= Bilton Banks, Northumberland =

Village in England

Bilton Banks was a village in Northumberland adjacent to the coal mines of Shilbottle and Longdyke. It was home to many miners’ families from the late 19th century through the mid 20th century, when the mines were finally closed and the houses condemned and demolished. Today there is nothing to show that, for almost three quarters of a century, a close-knit community of dozens of working families lived and worked there but still, hidden beneath a peaceful agricultural scene, lie the tunnels and workings in which they laboured to bring up the coal to feed British industry.

==History==

===The Pit===
Coal mining has been associated with this area of north east England for many hundreds of years. It is believed that monks from nearby Hulne Priory were mining coal in the area from around the 12th century and written survey records, held by the Newcastle Society of Antiquaries, exist from the 1500s of transactions involving the transfer of ownership of coal mines and mining rights.
There are three main seams of coal in the Shilbottle area of Northumberland, the Townsend, Cannel and Shilbottle and these have been mined in various ways for many hundreds of years at various locations, resulting in multiple spoil heaps becoming part of the countryside over time.
Nineteenth century Shilbottle is described in Parish data of the period as comprising five poor law townships of Shilbottle, Shilbottle Woodhouse, Hazon, Hartlaw and Newton-on-the-Moor.

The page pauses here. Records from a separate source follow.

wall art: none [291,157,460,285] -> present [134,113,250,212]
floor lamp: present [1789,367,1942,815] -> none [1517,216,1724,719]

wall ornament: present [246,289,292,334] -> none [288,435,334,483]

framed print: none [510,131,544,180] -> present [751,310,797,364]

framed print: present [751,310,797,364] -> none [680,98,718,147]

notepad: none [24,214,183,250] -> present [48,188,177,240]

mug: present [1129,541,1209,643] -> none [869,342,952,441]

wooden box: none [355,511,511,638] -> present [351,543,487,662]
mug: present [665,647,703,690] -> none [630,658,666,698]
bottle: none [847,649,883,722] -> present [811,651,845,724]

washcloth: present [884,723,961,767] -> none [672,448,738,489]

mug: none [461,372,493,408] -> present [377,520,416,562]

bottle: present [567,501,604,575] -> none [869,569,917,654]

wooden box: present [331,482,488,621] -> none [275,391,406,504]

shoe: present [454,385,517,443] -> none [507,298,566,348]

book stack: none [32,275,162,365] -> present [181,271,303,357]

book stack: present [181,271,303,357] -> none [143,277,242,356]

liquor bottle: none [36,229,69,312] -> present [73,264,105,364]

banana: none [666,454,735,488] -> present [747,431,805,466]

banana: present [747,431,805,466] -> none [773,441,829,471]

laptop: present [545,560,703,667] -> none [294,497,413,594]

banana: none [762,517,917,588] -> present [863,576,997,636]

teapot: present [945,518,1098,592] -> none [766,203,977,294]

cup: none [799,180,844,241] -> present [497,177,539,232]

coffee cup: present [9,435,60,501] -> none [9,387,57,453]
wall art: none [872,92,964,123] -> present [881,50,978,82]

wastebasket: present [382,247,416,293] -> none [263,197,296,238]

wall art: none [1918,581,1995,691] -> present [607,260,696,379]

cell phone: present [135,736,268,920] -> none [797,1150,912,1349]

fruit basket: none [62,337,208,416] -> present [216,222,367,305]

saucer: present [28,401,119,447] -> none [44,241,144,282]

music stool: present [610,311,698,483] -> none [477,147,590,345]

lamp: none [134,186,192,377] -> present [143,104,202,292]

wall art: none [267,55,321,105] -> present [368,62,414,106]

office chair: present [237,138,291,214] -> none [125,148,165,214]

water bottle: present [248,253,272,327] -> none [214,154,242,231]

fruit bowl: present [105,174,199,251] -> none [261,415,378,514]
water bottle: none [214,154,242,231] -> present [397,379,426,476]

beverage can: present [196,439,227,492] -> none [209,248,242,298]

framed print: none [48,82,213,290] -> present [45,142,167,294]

The mine most associated with Bilton Banks community was Longdyke Pit. It was sunk in about 1844/5 at a depth of around 25 fathoms (a fathom equals 1.828 metres or approximately 6 feet). The shaft was ten and a half feet in diameter. Coal was transported underground on a system of carts and rails. The carts were towed by pit ponies who lived for many years in the mines, never coming up into the sunlight until they were retired, by which time their eyesight had often been badly affected.
The mine operated three shifts of miners. Day to day injuries were common, after all, mining was a dangerous occupation but according to The Coalmining History Resource Centre, in the 50-year period from 1800 there were on average three major colliery disasters nationally every year. During this period 3,486 men and boys were recorded as killed or injured underground. Things were even worse in the next 50 years with 59,580 serious injuries and deaths. The most common cause of death appears to be "Fall of Stone".

===The Village===
In the census of June 1841, the village of Bilton Banks shows only two families of agricultural workers as resident. Following an adverse report of housing conditions in the village of Shilbottle by a sanitary inspector in 1874, housing at Bilton Banks was constructed adjacent to Longdyke Colliery, to house the mine workers. By the census of 1881, 29 dwellings are listed with a total of 144 occupants and by 1891 164 people are shown as living in the village, of which by far the majority worked in some fashion at the colliery. Living conditions were Spartan however with only one room below, two above and for most, no inside sink, bath or toilet facilities. Later additions included a lean-to wash house with a sink and pantry on the rear of the house. The enclosed ‘privies’, consisting of a wooden seat with a hole in it under which was positioned a large galvanised bucket, were a short walk across the lane and beyond them were the middens which were cleared weekly by the ‘night soil men’ with wheelbarrows, horse and cart.
With the poor state of the nation’s health, highlighted by the poor quality of recruits offered to the military, national health became a government concern between the wars and beginning with the 1919 ‘Addison Act’ (named after its author, Dr Christopher Addison) various housing acts transferred responsibility for working class housing, sanitation and living conditions to local authorities. Longdyke Colliery was abandoned in August 1925 but the village remained. In 1937 the houses at Bilton Banks, owned at that time by the Duke of Northumberland, were inspected under the provisions of the Housing Act 1925. The Inspector, after a detailed survey of the properties, concluded that the houses should be condemned and the occupants re-housed. However, many survived into the 1950s before finally being demolished.

===Industrial Relations===
With working conditions as hard as they undoubtedly were, strikes occurred with regularity in the oft repeated endeavour to improve miners’ conditions. These met with varying degrees of success. In 1831 at Shilbottle, the miners prevailed but in 1832 the coal owners crushed the union, ensuring that little immediate improvement occurred. A national movement gradually developed which led to strike action being recommended in 1912. Agreement was reached locally on a minimum wage but the Northumberland Miners’ Federation refused permission for the men to work without the assent of the National Federation. National economic conditions resulted in local shopkeepers refusing credit which severely impacted families in mining communities. The manager of the Shilbottle company gave local families permission to scavenge the heaps close to the colliery for coal. Fortunately the strike ended with the passage, on 28 March 1912, of the Coal Mines (Minimum Wage) Act 1912.